EXERCISE DIRECTIONS:
Count the lines in the rows below that contain the word "left", and give only that number.

-- SUPPLIED MATERIAL follows --

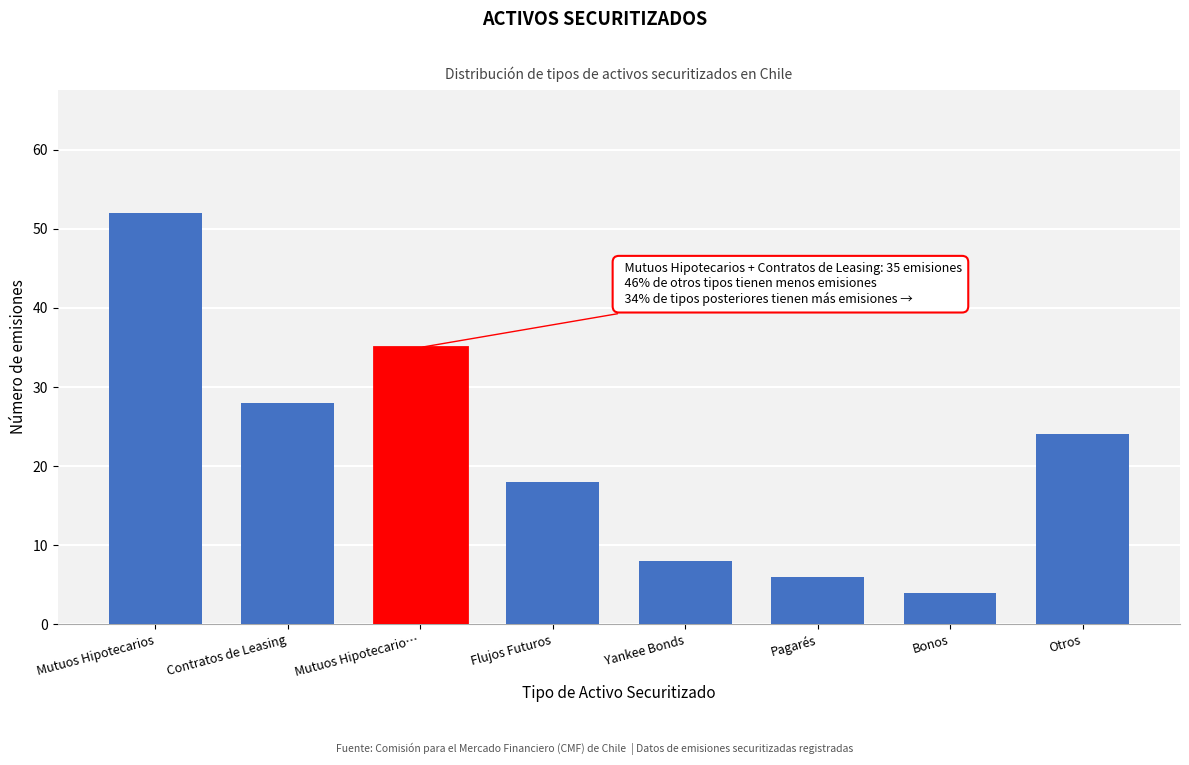

Reading right to left, transcribe all the data shown in this chart.

24	4	6	8	18	35	28	52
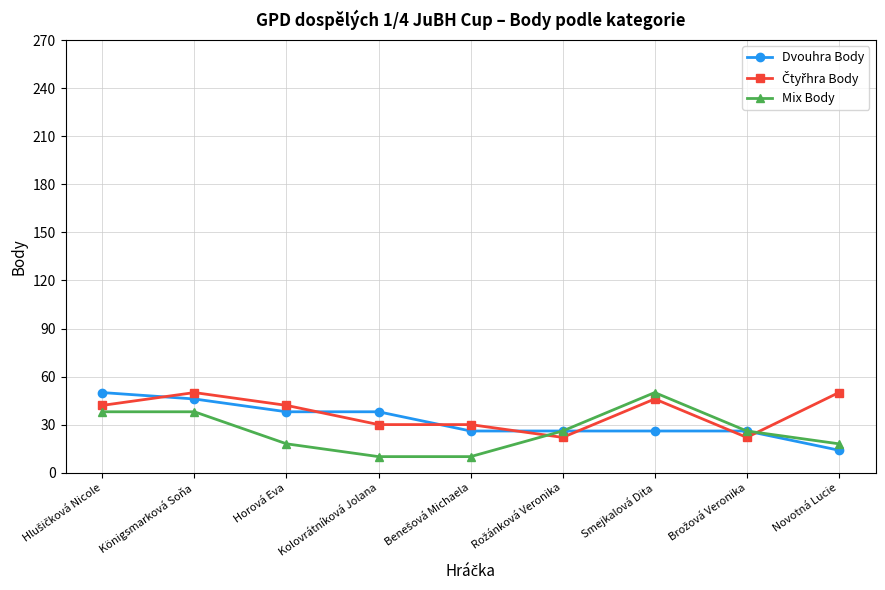

What is the value of the Mix Body point at the 6th from the left?

26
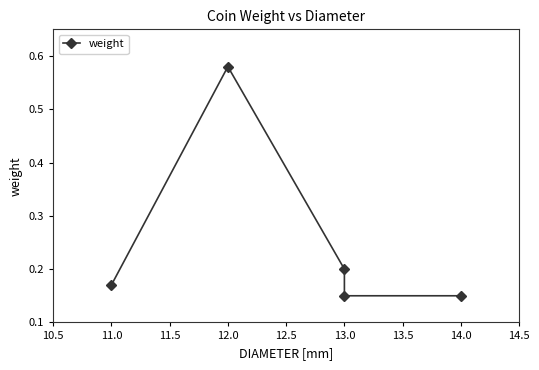

Reading left to right, what are all the values shown in this chart?

0.2	0.6	0.2	0.1	0.1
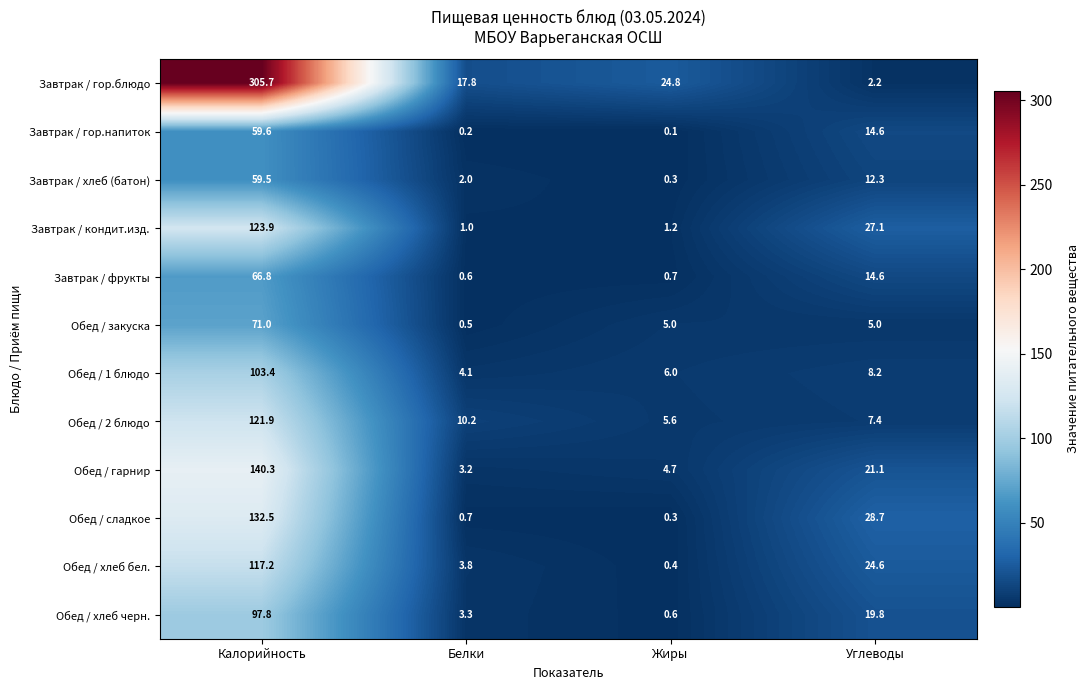

What is the sum of the Обед / хлеб черн. values at Углеводы and Белки?

23.1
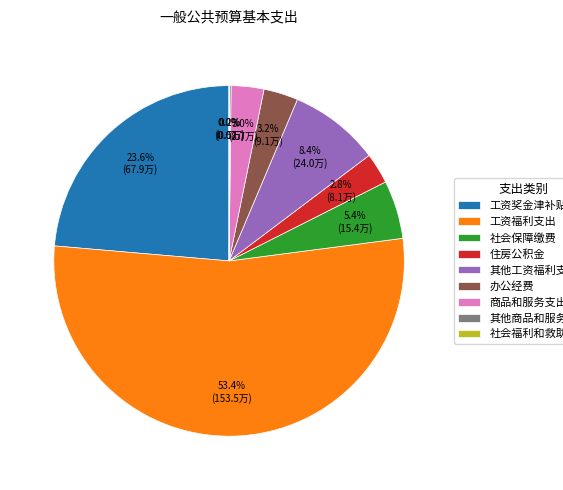

Combined, do 工资奖金津补贴 and 办公经费 account for over 50%?

No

-- SUPPLIED MATERIAL concluded --

COMPLETED TASK:
3